Hands-on: Merging result as one tabular file
- PDAUG Merge Dataframes ( Galaxy version 0.1.0) with the following parameters:
- param-files “Input files”:
PDAUG ML Models on data 7 - LRC (tabular)
(output of ML Models tool),PDAUG ML Models on data 7 - RFC (tabular)
(output of ML Models tool),PDAUG ML Models on data 7 - GBC (tabular)
(output of ML Models tool),PDAUG ML Models on data 7 - DTC (tabular)
(output of ML Models tool),PDAUG ML Models on data 7 - SGDC (tabular)
(output of ML Models tool),PDAUG ML Models on data 7 - SVMC (tabular)
(output of ML Models tool)
Creating a final heat map to assess the results
In the final step, a heat map will be generated which represents performance measures of various algorithms. We applied five different performance measures, accuracy, recall, F1-score, precision, and mean AUC (Area Under Curve) score.
Hands-on: Plotting the results
- PDAUG Basic Plots ( Galaxy version 0.1.0) with the following parameters:
- “Data plotting method”:
Heat Map
- param-file “Input file”:
PDAUG Merge Dataframes on data 18, data 16, and others - (tabular)
(output of PDAUG Merge Dataframes tool)- “Index Column”:
Algo
- “Label for x-axis”:
Performance Measures
- “Label for y-axis”:
ML algorithms
The performance of ML algorithms can be assessed by commonly used performance measures represented in Figure 2.
- Accuracy is described as correctly predicted instances and calculated based on true positive (TP) and true negative (TN) divided by TP, TN, false positive (FP), and false-negative (FN).
- AUC is Area under ROC curve, where ROC is a receiver operating characteristic. AUC represents the area covered by ROC.
- F1 measures also an important estimate in model accuracy and can be defined as a harmonic mean of precision.
- Precision also known as the probability of positive values (PPV), is summarised as the probability of currently predicted positive instances and estimated based on TP and FP.
- Recall also known as sensitivity, is defined as the estimation of the percentage of the correctly predicted positive instances and is also calculated with TP and FP.
The value for each of these estimates falls between 0 and 1, and larger values indicating a better performance and accuracy. The brighter yellow color shows high-performance while the blue color shows a lower score. Heat map suggests that algorithms GBC, LRC, and SVMC show high performs in comparison to the other three. Better performance means these classifiers have been able to classify ACPs and non-ACPs more accurately than others. DTC shows an intermediate performance while RFC and SGDC performed poorly on this data set.

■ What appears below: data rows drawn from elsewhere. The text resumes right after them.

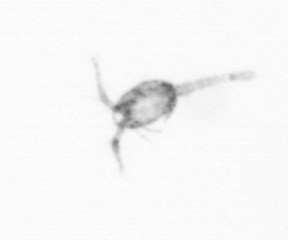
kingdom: Animalia
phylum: Arthropoda
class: Copepoda
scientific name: Copepoda
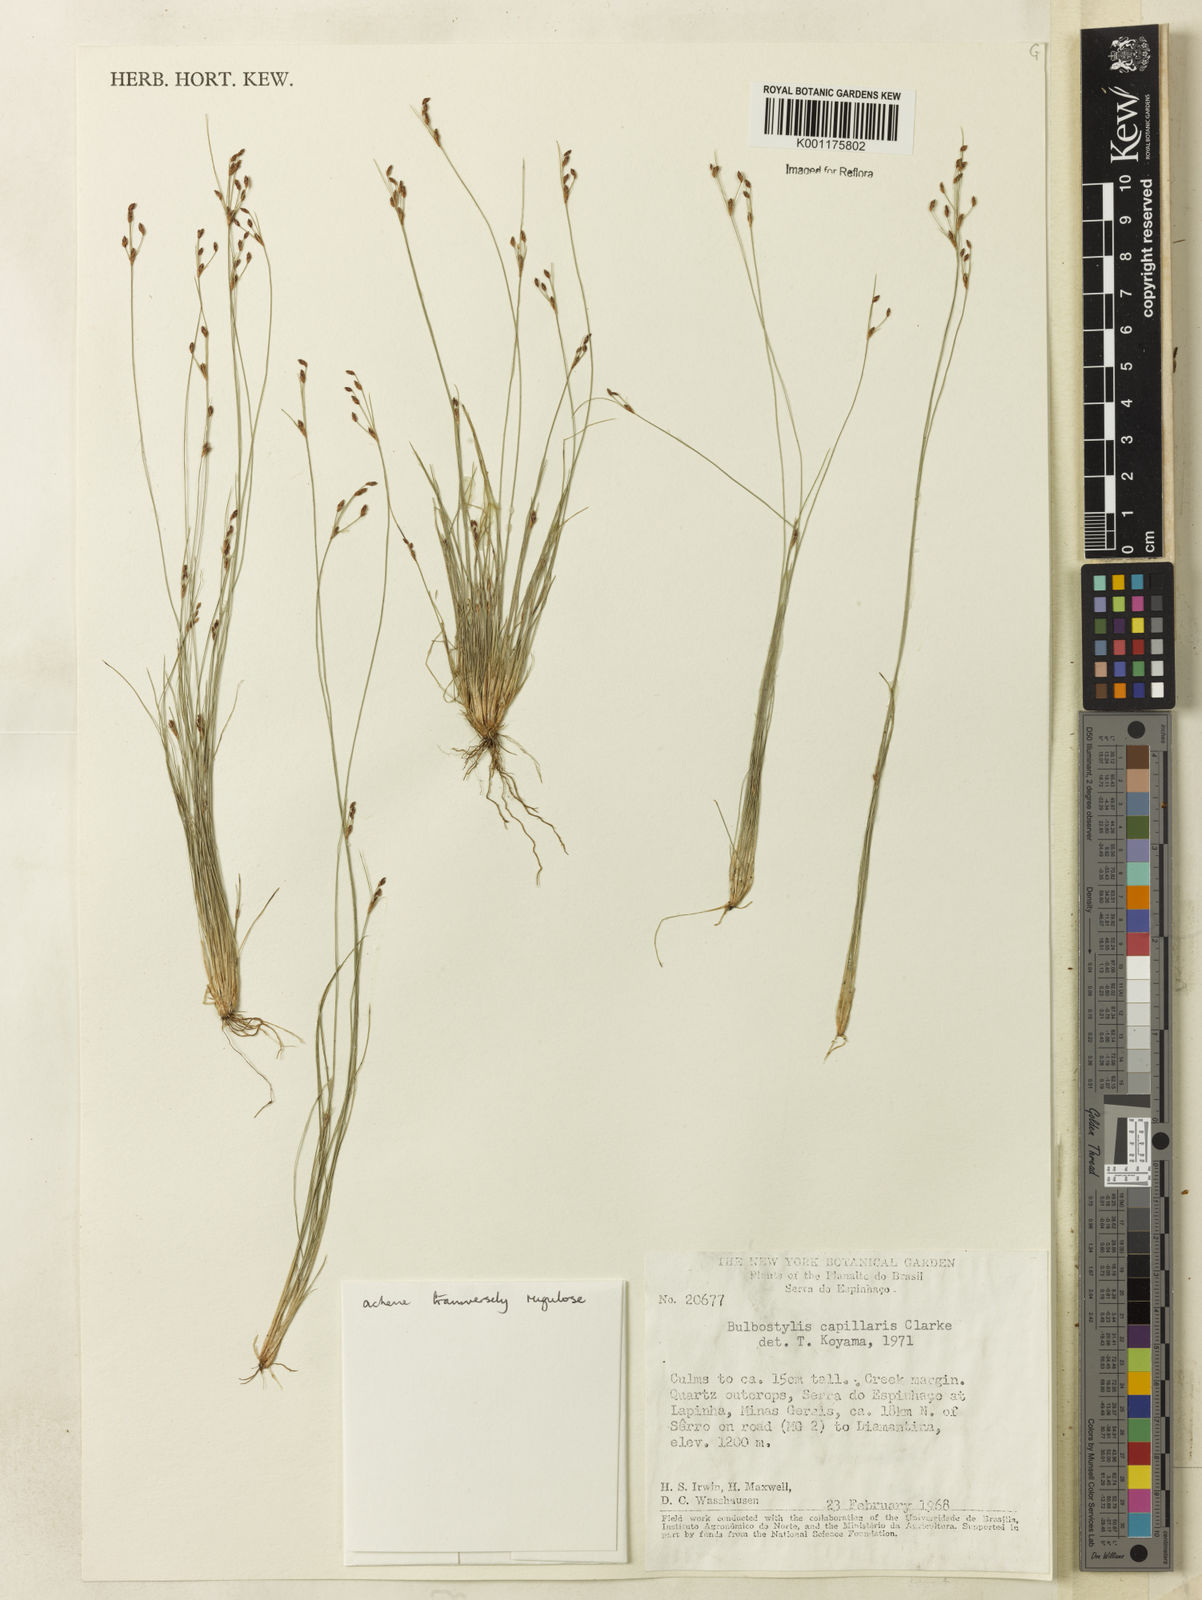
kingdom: Plantae
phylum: Tracheophyta
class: Liliopsida
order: Poales
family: Cyperaceae
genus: Bulbostylis
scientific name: Bulbostylis capillaris
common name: Densetuft hairsedge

Finally, we learn how to calculate features, how to utilize these features to build ML models, and how we can assess the performance of an ML model. In the future, advanced parameters of this algorithm can be assessed to improve the performance of the models. Additionally, several features can be calculated other than CTD and utilized to build ML models and assess performance.
Conclusion
In this tutorial, we learn how to utilize the quantitative properties of peptide sequences and apply the ML algorithms to predict the biological properties of the peptide sequence.